Stored data entries
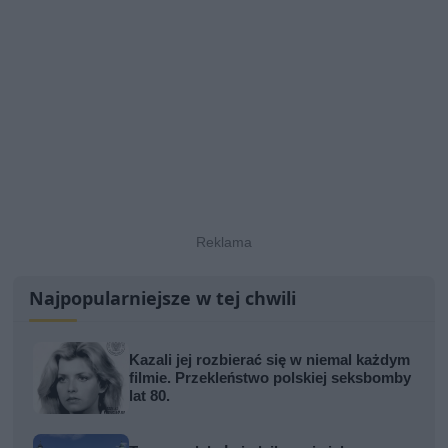
Najpopularniejsze w tej chwili
Kazali jej rozbierać się w niemal każdym
filmie. Przekleństwo polskiej seksbomby
lat 80.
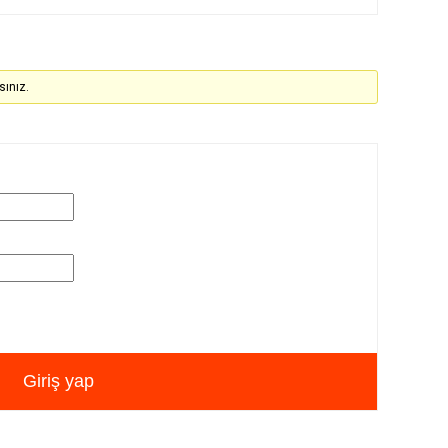
sınız.
Giriş yap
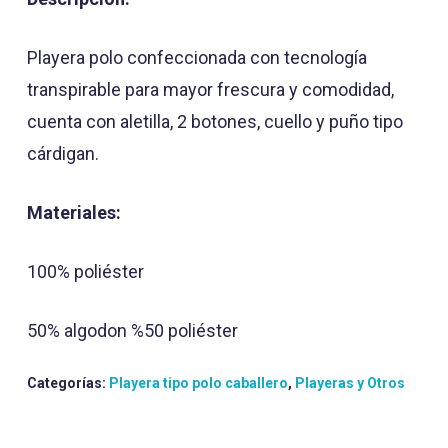
Playera polo confeccionada con tecnología
transpirable para mayor frescura y comodidad,
cuenta con aletilla, 2 botones, cuello y puño tipo
cárdigan.
Materiales:
100% poliéster
50% algodon %50 poliéster
Categorías:
Playera tipo polo caballero
,
Playeras y Otros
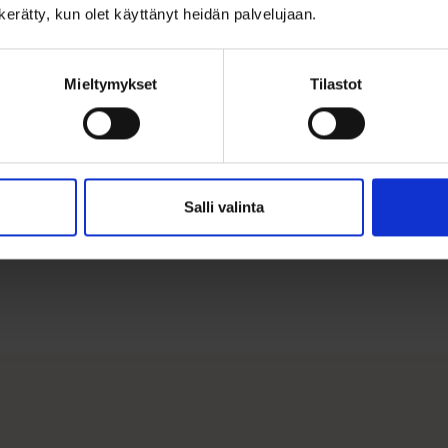
n kerätty, kun olet käyttänyt heidän palvelujaan.
Mieltymykset
Tilastot
a
Outlet
Tutustu outlet tuotteisiin
Salli valinta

--- Work instructions ---
Using the entries above, return each line that includes the word "poliéster".

--- Your response ---
100% poliéster
50% algodon %50 poliéster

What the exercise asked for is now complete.